During a session on special testing circumstances, Indiana State Department of Health staff described the evolution of testing strategies to improve sensitivity during an HIV and hepatitis C virus (HCV) outbreak in their state associated with injection drug use [32]. A separate presentation addressed the use of HIV-1 sequence data to infer transmission networks and inform public health action [33].

Staff from the US Military HIV Research Program presented on the impact of early treatment on subsequent disease markers. Treatment at Fiebig stage I blocked subsequent emergence of anti-HIV biomarkers commonly targeted by HIV tests while treatment at stage II delayed or decreased these serologic markers, and treatment at stages III and IV delayed or decreased seroreactivity [34]. Blood Systems Research Institute staff described the need for assays that allow for monitoring an individual’s latent HIV reservoir as we move into an era of early treatment initiation and targeted cure research [35].

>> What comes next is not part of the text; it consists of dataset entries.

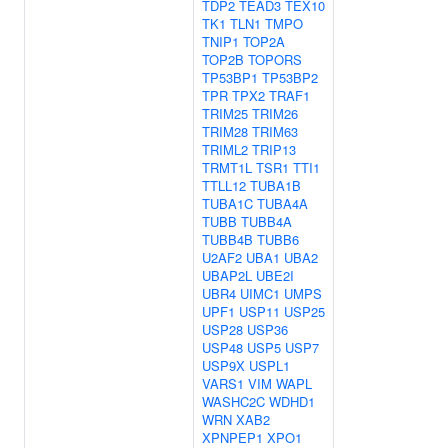
TDP2
TEAD3
TEX10
TK1
TLN1
TMPO
TNIP1
TOP2A
TOP2B
TOPORS
TP53BP1
TP53BP2
TPR
TPX2
TRAF1
TRIM25
TRIM26
TRIM28
TRIM63
TRIML2
TRIP13
TRMT1L
TSR1
TTI1
TTLL12
TUBA1B
TUBA1C
TUBA4A
TUBB
TUBB4A
TUBB4B
TUBB6
U2AF2
UBA1
UBA2
UBAP2L
UBE2I
UBR4
UIMC1
UMPS
UPF1
USP11
USP25
USP28
USP36
USP48
USP5
USP7
USP9X
USPL1
VARS1
VIM
WAPL
WASHC2C
WDHD1
WRN
XAB2
XPNPEP1
XPO1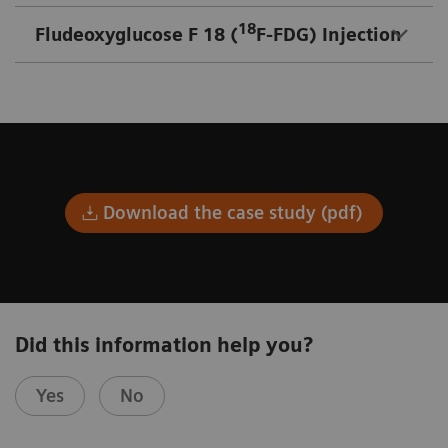
18
Fludeoxyglucose F 18 (
F-FDG) Injection
Download the case study (pdf)
Did this information help you?
Yes
No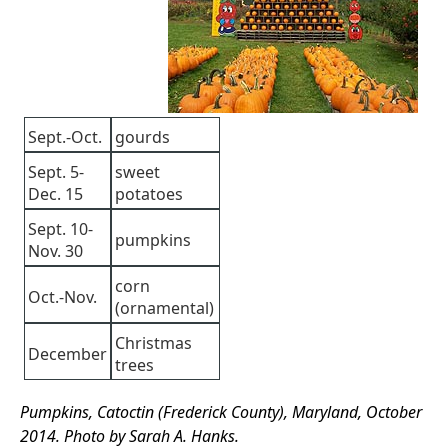
Sept.-Oct.
gourds
Sept. 5-
sweet
Dec. 15
potatoes
Sept. 10-
pumpkins
Nov. 30
corn
Oct.-Nov.
(ornamental)
Christmas
December
trees
Pumpkins, Catoctin (Frederick County), Maryland, October
2014. Photo by Sarah A. Hanks.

A roundtable addressed the collection and use of dried blood spots (DBS), and highlighted the ease of collection and transportation of specimens, and their utility for diagnosis, monitoring and surveillance [36]. DBS can be used for HIV-1 nucleic acid testing, though the threshold for detection is lower than for plasma, in part due to lower input sample volume. DBS can also be used for drug resistance genotyping. The only U.S. diagnostic HIV tests approved for use with DBS are an IgG-sensitive immunoassay and Western blot. A paper in this issue addresses the use of DBS: “Evaluation of dried blood spot (DBS) protocols with Bio-Rad GS HIV Combo Ag/Ab EIA and Geenius^TM HIV 1/2 Supplemental Assay”.

Based on the NASTAD survey, opportunities for testing for multiple pathogens are being missed: only 17% of respondents conducted HCV testing in all settings where HIV testing was provided. To test for HIV and syphilis in a hospital emergency department, separate rapid tests for each pathogen were employed at the point of care by dedicated non-emergency department staff [37]. Rapid tests are in development that detect multiple analytes. Chembio Diagnostics’ DPP HIV-Syphilis Multiplex Rapid Test detects antibodies for HIV-1/HIV-2 and T. pallidum [38]. BioLytical Laboratories developed a 60 s multiplex test that detects the same analytes [39]. Though the manufacturers report promising performance of these new tests, additional evaluations are needed.

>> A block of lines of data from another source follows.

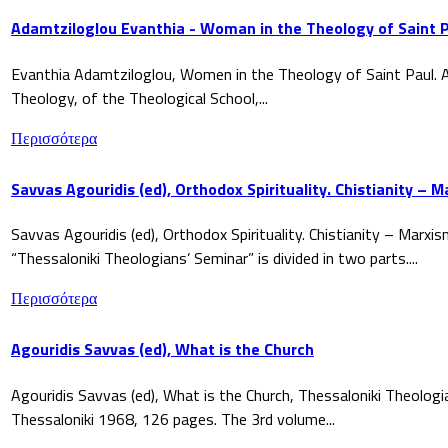
Adamtziloglou Evanthia - Woman in the Theology of Saint P
Evanthia Adamtziloglou, Women in the Theology of Saint Paul. A
Theology, of the Theological School,...
Περισσότερα
Savvas Agouridis (ed), Orthodox Spirituality. Chistianity – 
Savvas Agouridis (ed), Orthodox Spirituality. Chistianity – Marx
“Thessaloniki Theologians’ Seminar” is divided in two parts....
Περισσότερα
Agouridis Savvas (ed), What is the Church
Agouridis Savvas (ed), What is the Church, Thessaloniki Theologi
Thessaloniki 1968, 126 pages. The 3rd volume...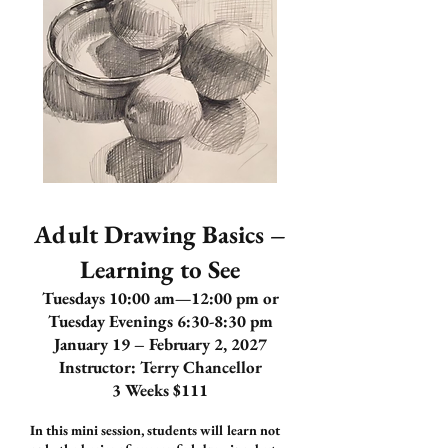
Adult Drawing Basics –
Learning to See
Tuesdays 10:00 am—12:00 pm or
Tuesday Evenings 6:30-8:30 pm
January 19 – February 2, 2027
Instructor: Terry Chancellor
3 Weeks $111
In this mini session, students will learn not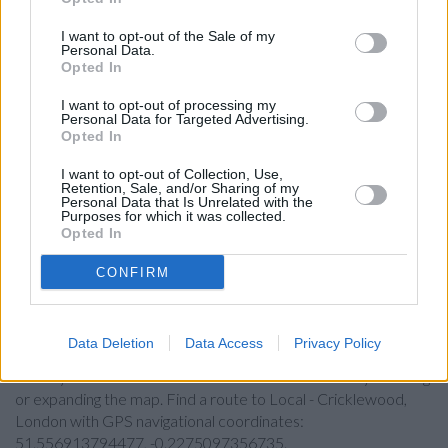
Lloyds Bank in Willesden Green
I want to opt-out of the Sale of my
Santander in Cricklewood
Personal Data.
Opted In
Nationwide in Cricklewood
I want to opt-out of processing my
Halifax in London, Lower Ground Floor
Personal Data for Targeted Advertising.
Opted In
RBS in Harlesden
Virgin Money in London, 2 Golders Green Road
I want to opt-out of Collection, Use,
Retention, Sale, and/or Sharing of my
Personal Data that Is Unrelated with the
HSBC in Golders Green,
Purposes for which it was collected.
Opted In
Allied Irish Bank in London, 202 Finchley Road
CONFIRM
Map for Barclays Bank London
Data Deletion
Data Access
Privacy Policy
Find the nearest branch details on a map below. Check
Barclays Bank London address and exact location by zooming
or expanding the map. Find a route to Local - Cricklewood,
London with GPS navigational coordinates:
51.556913794477, -0.2275097356735.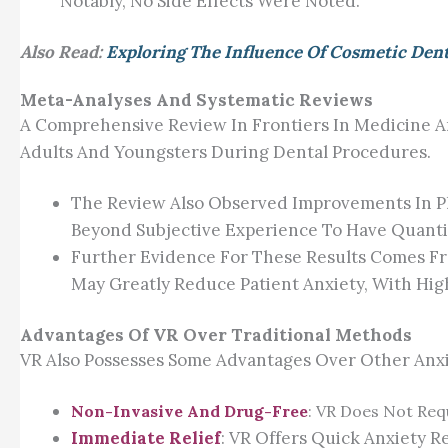
Notably, No Side Effects Were Noted.
Also Read:
Exploring The Influence Of Cosmetic Den
Meta-Analyses And Systematic Reviews
A Comprehensive Review In Frontiers In Medicine A
Adults And Youngsters During Dental Procedures.
The Review Also Observed Improvements In Phy
Beyond Subjective Experience To Have Quantifi
Further Evidence For These Results Comes Fro
May Greatly Reduce Patient Anxiety, With Hig
Advantages Of VR Over Traditional Methods
VR Also Possesses Some Advantages Over Other Anxiet
Non-Invasive And Drug-Free
: VR Does Not Req
Immediate Relief
: VR Offers Quick Anxiety R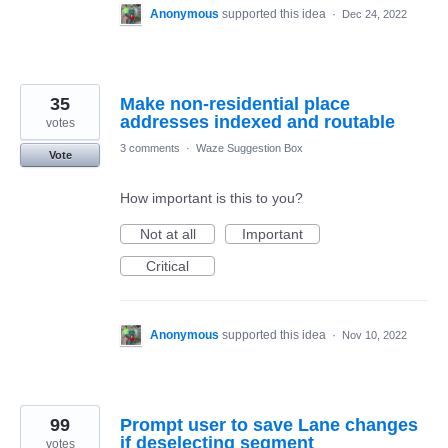
Anonymous
supported this idea
·
Dec 24, 2022
35
Make non-residential place
addresses indexed and routable
votes
3 comments
·
Waze Suggestion Box
Vote
How important is this to you?
Not at all
Important
Critical
Anonymous
supported this idea
·
Nov 10, 2022
99
Prompt user to save Lane changes
if deselecting segment
votes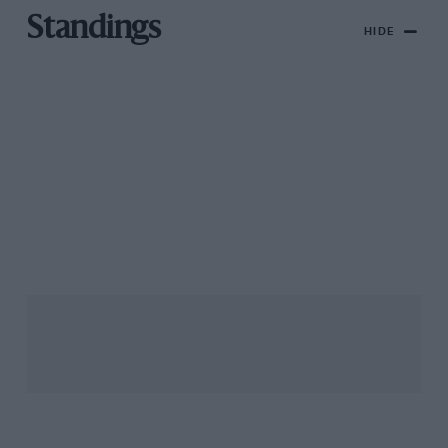
Standings
HIDE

A session on expanded applications of testing highlighted ongoing work to improve surveillance tools to determine rates of recent infection at the population level. CDC staff described how the switch to a BioRad Avidity assay from the BED assay and updated estimates of assay parameters were being implemented and how these changes affect population incidence estimates [40]. New assays designed to identify recent infection are in the developmental pipeline, but data are needed to determine the benefits of these new technologies [41,42]. An updated system was presented that uses routinely collected clinical data to approximate an individual’s stage of infection [43]. Finally, the Consortium for the Evaluation and Performance of HIV Incidence Assays described the potential repurposing of some assays to produce surveillance estimates for recent HIV infection [44].

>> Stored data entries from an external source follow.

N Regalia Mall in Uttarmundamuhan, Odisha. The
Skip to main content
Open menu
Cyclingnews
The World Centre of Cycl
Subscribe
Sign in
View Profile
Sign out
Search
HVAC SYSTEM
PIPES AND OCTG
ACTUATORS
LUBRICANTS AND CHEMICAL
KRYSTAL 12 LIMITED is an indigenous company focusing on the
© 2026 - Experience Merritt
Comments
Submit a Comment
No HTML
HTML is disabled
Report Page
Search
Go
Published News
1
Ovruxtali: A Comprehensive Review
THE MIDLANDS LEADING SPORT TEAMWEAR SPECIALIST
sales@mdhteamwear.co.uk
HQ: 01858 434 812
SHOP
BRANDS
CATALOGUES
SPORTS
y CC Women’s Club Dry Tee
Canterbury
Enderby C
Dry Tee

The conference highlighted novel HIV testing technology, but accurate tests alone are not sufficient for improving health. Testing processes must be streamlined so that time to treatment is reduced. With respect to the recommended HIV laboratory testing algorithm, alternative tests for the second and third steps are needed that will allow laboratories to conduct all testing in the same facility. Novel technologies such as simplified nucleic acid tests can identify acute infections rapidly and may be easier to implement in a variety of settings than existing options, but hurdles exist to get tests such as these to market or to modify existing tests. Data are needed on their use in conjunction with other tests. Opportunities are expanding to synchronize testing for multiple analytes in high risk populations. Testing and linkage strategies must be examined in a variety of settings to ensure that HIV and related pathogens are identified and treated as early as possible.